A moderate increase was found in amplitudes in rEMG and mcEMG recordings from the rectus abdominis and rectus femoris muscles, MEPs amplitudes, and amplitudes after peroneal nerve stimulations in ENG studies. There was no improvement in sensory perception.

Following the proposed kinesiotherapy algorithm, patients after thoracic iSCI presented a moderate more motor than sensory functions improvement. Applied neurorehabilitation evoked normalization of muscle tension, moderate improvement of rectus abdominis and rectus femoris muscles motor units activity, and motor central and peripheral neural impulses transmission. The comparative neurophysiological assessment provides more precise and objective insight into the functional status of afferent and efferent systems than the classical clinical approach in iSCI patients 1).

Following incomplete spinal cord injuries, neonatal mammals display a remarkable degree of behavioral recovery.

Previously, it has been demonstrated in neonatal mice a wholesale re-establishment and reorganization of synaptic connections from some descending axon tracts (Boulland et al., 2013).

To assess the potential cellular mechanisms contributing to this recovery, Chawla et al., have characterized a variety of cellular sequelae following thoracic compression injuries, focusing particularly on cell loss and proliferation, inflammation and reactive gliosis, and the dynamics of specific types of synaptic terminals. Early during the period of recovery, regressive events dominated. Tissue loss near the injury was severe, with about 80% loss of neurons and a similar loss of axons that later make up the white matter. There was no sign of neurogenesis, no substantial astroglial or microglial proliferation, no change in the ratio of M1 and M2 microglia and no appreciable generation of the terminal complement peptide C5a. One day after injury the number of synaptic terminals on lumbar motoneurons had dropped by a factor of 2, but normalized by 6 days. The ratio of VGLUT1/2+ to VGAT+ terminals remained similar in injured and uninjured spinal cords during this period. By 24 days after injury, when functional recovery is nearly complete, the density of 5HT+ fibers below the injury site had increased by a factor of 2.5. Altogether this study shows that cellular reactions are diverse and dynamic.

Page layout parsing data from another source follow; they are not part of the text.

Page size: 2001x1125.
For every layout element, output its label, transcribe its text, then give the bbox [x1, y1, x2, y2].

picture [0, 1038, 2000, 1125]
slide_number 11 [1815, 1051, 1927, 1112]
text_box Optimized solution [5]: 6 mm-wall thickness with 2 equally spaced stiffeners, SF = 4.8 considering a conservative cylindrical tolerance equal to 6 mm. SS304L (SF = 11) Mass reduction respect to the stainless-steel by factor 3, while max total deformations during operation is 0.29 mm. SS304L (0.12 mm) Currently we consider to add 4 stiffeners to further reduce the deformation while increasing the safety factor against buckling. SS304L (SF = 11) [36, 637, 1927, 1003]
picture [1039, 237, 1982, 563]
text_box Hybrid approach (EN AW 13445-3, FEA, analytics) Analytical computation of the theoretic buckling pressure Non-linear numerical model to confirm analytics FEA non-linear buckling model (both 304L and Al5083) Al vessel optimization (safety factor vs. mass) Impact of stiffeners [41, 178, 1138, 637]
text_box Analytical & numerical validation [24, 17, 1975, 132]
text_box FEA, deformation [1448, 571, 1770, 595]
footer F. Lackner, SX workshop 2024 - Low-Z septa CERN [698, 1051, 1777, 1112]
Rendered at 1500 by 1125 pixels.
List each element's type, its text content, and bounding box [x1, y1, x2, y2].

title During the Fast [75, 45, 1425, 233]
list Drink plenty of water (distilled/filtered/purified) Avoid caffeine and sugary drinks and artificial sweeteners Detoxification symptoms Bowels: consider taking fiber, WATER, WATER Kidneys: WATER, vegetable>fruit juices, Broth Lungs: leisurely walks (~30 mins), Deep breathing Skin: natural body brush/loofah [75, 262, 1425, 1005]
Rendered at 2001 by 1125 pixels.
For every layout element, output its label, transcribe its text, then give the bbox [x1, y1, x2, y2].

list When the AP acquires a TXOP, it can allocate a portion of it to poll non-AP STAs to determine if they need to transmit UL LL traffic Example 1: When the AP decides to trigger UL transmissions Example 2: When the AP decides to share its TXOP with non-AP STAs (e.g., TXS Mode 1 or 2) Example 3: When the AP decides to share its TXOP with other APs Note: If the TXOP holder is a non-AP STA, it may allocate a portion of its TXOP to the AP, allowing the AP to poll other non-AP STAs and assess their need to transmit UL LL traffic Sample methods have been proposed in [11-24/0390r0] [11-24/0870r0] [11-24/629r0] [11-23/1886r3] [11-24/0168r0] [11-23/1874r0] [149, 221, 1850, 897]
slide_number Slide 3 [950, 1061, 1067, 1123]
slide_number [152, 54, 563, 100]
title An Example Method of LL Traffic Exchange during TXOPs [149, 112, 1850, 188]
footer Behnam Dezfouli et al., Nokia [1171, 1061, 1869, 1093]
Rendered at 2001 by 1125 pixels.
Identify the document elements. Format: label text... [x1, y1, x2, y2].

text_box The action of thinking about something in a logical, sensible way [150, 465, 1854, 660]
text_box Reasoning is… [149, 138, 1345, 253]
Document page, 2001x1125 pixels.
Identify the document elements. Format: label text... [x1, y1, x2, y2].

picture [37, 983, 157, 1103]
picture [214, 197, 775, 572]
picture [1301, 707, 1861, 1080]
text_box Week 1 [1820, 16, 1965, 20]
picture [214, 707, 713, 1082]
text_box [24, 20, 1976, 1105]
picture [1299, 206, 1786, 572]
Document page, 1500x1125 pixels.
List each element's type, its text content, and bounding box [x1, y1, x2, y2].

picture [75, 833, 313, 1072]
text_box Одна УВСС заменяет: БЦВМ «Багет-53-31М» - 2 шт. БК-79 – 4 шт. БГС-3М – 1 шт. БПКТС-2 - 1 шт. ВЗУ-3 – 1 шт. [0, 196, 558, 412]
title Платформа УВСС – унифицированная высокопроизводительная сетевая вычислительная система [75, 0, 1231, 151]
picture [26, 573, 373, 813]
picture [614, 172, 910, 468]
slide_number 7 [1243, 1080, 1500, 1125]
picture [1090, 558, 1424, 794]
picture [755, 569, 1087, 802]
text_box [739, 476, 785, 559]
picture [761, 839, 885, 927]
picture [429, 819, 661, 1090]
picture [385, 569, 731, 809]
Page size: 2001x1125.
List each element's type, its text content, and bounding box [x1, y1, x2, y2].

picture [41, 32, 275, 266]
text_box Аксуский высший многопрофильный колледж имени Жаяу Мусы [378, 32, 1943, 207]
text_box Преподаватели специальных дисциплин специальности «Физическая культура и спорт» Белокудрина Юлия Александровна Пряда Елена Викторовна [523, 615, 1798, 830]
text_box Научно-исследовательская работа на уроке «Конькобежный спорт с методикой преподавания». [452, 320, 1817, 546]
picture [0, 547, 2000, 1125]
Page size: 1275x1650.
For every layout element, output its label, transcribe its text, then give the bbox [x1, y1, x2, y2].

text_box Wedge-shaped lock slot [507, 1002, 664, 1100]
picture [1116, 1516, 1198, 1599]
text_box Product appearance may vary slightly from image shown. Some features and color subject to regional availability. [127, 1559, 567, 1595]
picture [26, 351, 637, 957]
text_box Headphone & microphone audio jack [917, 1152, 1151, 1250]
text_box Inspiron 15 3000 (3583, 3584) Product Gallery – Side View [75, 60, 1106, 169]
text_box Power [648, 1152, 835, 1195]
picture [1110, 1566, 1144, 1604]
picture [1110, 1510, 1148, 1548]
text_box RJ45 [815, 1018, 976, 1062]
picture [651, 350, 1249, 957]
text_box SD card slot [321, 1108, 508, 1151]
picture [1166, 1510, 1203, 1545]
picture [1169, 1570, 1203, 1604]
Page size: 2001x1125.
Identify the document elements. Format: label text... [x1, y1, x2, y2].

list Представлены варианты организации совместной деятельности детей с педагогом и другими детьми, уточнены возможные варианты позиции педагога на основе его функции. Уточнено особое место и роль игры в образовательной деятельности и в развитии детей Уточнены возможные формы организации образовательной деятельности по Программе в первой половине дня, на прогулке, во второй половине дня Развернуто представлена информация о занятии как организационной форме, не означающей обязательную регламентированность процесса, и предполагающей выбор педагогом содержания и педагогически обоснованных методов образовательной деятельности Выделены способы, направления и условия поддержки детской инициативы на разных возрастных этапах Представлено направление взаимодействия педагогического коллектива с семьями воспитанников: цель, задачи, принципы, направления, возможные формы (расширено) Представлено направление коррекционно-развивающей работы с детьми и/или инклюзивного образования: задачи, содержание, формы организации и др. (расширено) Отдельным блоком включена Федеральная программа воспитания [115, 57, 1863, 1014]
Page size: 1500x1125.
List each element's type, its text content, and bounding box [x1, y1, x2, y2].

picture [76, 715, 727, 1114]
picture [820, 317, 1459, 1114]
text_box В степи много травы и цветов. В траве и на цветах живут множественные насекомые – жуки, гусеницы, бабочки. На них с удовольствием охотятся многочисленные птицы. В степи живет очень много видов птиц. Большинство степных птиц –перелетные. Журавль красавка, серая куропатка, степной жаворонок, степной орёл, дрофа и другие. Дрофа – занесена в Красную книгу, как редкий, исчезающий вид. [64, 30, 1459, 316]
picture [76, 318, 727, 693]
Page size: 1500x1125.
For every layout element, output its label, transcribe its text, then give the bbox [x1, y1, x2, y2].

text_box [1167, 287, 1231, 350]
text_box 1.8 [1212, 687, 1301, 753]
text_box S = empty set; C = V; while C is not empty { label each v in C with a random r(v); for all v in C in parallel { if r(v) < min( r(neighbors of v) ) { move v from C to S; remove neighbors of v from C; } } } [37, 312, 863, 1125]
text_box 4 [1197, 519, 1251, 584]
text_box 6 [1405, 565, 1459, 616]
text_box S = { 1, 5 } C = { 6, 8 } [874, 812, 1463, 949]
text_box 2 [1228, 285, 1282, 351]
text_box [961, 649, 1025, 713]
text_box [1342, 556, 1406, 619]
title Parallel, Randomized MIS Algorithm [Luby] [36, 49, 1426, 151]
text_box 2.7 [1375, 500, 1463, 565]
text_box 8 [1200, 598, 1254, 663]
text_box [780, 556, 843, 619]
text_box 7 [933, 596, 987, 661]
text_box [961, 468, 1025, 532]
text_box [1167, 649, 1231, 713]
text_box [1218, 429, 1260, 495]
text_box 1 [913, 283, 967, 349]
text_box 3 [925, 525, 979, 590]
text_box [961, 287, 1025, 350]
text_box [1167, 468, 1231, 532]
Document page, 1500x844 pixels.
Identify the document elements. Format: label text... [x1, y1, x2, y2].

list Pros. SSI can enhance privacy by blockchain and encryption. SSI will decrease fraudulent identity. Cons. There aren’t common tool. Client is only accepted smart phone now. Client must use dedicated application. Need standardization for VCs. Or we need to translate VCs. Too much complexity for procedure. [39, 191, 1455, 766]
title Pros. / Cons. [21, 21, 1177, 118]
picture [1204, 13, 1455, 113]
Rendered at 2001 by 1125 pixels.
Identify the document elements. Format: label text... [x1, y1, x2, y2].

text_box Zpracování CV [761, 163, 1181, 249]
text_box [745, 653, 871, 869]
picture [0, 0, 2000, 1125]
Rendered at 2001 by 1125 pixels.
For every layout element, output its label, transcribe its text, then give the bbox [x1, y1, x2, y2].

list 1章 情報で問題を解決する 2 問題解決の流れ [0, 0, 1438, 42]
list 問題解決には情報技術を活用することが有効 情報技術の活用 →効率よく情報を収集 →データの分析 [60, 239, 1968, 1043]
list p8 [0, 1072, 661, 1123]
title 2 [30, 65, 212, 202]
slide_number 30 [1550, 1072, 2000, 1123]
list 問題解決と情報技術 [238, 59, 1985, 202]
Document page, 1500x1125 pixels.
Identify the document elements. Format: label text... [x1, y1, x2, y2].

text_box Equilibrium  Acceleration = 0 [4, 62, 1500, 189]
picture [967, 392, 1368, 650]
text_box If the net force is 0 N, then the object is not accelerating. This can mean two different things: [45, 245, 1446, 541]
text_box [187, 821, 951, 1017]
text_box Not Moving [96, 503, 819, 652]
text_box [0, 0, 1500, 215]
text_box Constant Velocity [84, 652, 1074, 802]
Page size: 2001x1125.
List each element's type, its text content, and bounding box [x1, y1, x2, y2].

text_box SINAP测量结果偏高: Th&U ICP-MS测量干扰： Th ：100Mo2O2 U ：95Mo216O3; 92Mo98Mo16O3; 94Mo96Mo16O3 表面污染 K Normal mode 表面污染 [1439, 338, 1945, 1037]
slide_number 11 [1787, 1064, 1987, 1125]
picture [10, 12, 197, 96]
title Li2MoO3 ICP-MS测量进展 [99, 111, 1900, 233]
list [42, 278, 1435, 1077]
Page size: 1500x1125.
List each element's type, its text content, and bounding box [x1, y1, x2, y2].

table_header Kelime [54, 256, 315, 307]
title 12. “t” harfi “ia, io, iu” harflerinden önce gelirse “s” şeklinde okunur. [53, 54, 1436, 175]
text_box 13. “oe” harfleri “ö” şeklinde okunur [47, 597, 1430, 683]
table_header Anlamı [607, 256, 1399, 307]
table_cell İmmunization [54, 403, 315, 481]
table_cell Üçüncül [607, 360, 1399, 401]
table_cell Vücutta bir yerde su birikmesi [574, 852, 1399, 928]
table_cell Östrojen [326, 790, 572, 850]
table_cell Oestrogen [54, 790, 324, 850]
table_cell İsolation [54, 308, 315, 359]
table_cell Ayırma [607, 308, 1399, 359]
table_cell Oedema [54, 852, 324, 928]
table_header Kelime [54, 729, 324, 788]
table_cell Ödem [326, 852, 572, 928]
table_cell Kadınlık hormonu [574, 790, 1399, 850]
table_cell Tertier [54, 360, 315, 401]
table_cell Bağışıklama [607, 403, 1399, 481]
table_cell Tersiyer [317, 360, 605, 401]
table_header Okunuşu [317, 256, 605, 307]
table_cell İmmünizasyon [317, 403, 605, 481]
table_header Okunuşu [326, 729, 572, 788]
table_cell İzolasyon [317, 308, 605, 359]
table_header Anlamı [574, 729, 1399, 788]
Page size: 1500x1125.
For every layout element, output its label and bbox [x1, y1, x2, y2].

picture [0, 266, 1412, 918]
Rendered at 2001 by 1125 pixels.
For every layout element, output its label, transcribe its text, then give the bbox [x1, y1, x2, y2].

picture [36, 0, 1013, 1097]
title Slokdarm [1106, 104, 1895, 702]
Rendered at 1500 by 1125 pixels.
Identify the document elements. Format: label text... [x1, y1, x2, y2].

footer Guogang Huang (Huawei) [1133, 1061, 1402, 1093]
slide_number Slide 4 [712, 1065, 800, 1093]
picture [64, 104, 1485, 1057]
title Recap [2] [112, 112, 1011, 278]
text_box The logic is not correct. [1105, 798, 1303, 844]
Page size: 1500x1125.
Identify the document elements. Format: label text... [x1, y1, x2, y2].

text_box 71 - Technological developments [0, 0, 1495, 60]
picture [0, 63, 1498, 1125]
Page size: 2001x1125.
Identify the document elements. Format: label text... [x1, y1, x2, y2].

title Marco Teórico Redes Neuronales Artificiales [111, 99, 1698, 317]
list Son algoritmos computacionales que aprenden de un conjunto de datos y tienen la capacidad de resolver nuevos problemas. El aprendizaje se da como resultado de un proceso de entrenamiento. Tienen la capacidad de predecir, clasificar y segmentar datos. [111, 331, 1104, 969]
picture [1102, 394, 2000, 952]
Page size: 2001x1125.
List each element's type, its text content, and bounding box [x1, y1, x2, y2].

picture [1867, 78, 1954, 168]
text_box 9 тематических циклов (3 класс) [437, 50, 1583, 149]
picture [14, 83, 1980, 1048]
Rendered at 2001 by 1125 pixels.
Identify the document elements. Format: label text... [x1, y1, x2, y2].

Pronounced recovery of both excitatory and inhibitory terminals and an increase in serotonergic innervation below the injury, coupled with a general lack of inflammation and reactive gliosis, are likely to contribute to the recovery 2).


1)
Wincek A, Huber J, Leszczyńska K, Fortuna W, Okurowski S, Tabakow P. Results of a long-term uniform system of neurorehabilitation in patients with incomplete thoracic spinal cord injury. Ann Agric Environ Med. 2022 Mar 21;29(1):94-102. doi: 10.26444/aaem/135554. Epub 2021 Apr 15. PMID: 35352911.
2)
Chawla RS, Züchner M, Mastrangelopoulou M, Lambert FM, Glover JC, Boulland JL. Cellular reactions and compensatory tissue re-organization during spontaneous recovery after spinal cord injury in neonatal mice. Dev Neurobiol. 2016 Dec 29. doi: 10.1002/dneu.22479. [Epub ahead of print] PubMed PMID: 28033684.